- [Direction]:
Rewrite the listing starting at the line containing "genus: Lophiolepis" and ending at its final line, changing "scientific name" to "Latin name" and leaving everything else the same.
--------------------
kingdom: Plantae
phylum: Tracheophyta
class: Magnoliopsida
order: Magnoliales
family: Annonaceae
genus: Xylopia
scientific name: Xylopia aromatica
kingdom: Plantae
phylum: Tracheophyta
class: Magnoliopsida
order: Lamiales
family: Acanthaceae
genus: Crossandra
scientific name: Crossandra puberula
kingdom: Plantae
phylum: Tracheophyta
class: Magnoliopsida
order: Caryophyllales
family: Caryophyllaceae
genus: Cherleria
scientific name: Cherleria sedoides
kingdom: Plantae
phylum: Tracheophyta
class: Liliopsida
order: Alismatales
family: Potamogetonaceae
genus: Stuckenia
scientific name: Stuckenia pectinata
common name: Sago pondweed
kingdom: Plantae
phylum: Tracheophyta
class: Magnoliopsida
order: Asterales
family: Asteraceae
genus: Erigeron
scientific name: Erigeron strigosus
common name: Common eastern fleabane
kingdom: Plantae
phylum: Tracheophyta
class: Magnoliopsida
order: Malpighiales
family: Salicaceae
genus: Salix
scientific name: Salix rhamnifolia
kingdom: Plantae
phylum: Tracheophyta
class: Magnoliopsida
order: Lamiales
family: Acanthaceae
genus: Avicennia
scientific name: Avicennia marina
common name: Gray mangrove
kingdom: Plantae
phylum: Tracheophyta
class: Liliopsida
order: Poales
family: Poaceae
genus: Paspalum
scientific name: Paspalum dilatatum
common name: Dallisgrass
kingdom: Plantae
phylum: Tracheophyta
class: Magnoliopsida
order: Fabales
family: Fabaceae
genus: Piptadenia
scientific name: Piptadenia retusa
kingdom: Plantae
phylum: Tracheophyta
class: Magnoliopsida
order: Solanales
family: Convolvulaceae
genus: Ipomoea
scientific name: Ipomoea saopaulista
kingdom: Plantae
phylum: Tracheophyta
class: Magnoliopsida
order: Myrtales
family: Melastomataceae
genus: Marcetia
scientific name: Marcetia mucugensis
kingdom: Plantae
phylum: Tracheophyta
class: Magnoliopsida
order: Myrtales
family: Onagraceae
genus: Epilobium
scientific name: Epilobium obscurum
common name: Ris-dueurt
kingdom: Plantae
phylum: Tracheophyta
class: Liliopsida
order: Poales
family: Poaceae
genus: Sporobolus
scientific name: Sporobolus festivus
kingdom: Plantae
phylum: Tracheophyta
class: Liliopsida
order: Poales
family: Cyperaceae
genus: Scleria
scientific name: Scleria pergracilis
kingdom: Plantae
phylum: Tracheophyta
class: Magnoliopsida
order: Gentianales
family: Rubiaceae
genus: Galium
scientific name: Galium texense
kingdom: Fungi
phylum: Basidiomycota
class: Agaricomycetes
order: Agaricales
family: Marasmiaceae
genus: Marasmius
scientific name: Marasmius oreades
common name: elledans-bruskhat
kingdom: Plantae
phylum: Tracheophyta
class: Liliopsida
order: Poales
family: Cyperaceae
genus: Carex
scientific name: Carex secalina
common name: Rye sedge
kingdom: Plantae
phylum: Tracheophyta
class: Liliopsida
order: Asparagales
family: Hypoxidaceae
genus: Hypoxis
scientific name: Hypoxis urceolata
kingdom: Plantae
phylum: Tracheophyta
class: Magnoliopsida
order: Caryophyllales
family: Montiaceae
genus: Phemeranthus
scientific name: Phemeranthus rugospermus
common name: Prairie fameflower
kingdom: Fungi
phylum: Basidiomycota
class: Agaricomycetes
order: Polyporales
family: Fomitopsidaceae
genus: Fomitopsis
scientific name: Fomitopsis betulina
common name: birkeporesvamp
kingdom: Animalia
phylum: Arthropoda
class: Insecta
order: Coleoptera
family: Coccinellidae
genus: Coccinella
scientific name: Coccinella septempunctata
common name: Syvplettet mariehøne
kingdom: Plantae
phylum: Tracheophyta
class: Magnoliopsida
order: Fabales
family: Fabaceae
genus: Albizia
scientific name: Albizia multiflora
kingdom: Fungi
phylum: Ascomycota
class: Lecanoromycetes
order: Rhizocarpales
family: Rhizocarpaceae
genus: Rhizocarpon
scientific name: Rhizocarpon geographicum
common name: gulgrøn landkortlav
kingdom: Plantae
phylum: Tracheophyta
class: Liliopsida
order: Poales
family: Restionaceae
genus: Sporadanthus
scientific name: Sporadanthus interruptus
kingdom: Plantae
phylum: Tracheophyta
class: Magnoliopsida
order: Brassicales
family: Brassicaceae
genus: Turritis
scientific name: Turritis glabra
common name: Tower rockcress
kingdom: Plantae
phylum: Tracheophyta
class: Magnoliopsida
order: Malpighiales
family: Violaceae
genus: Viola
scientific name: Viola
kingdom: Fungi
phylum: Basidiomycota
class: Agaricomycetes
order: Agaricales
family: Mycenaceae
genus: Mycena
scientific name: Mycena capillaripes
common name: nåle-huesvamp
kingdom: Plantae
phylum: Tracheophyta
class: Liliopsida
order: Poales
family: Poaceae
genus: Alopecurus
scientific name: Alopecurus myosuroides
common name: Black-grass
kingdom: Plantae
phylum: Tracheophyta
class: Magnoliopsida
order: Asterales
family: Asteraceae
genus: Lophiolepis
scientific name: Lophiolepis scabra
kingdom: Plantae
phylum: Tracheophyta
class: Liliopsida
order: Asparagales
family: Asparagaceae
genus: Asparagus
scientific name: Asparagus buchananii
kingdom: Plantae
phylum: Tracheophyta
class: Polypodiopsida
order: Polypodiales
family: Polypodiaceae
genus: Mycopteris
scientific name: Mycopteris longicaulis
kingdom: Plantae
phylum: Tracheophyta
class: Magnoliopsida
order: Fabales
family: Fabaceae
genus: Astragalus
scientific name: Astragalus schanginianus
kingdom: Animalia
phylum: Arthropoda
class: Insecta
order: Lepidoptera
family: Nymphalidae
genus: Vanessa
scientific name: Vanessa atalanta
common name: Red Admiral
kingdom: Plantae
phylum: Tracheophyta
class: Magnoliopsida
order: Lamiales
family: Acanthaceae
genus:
--------------------
- [Solution]:
genus: Lophiolepis
Latin name: Lophiolepis scabra
kingdom: Plantae
phylum: Tracheophyta
class: Liliopsida
order: Asparagales
family: Asparagaceae
genus: Asparagus
Latin name: Asparagus buchananii
kingdom: Plantae
phylum: Tracheophyta
class: Polypodiopsida
order: Polypodiales
family: Polypodiaceae
genus: Mycopteris
Latin name: Mycopteris longicaulis
kingdom: Plantae
phylum: Tracheophyta
class: Magnoliopsida
order: Fabales
family: Fabaceae
genus: Astragalus
Latin name: Astragalus schanginianus
kingdom: Animalia
phylum: Arthropoda
class: Insecta
order: Lepidoptera
family: Nymphalidae
genus: Vanessa
Latin name: Vanessa atalanta
common name: Red Admiral
kingdom: Plantae
phylum: Tracheophyta
class: Magnoliopsida
order: Lamiales
family: Acanthaceae
genus:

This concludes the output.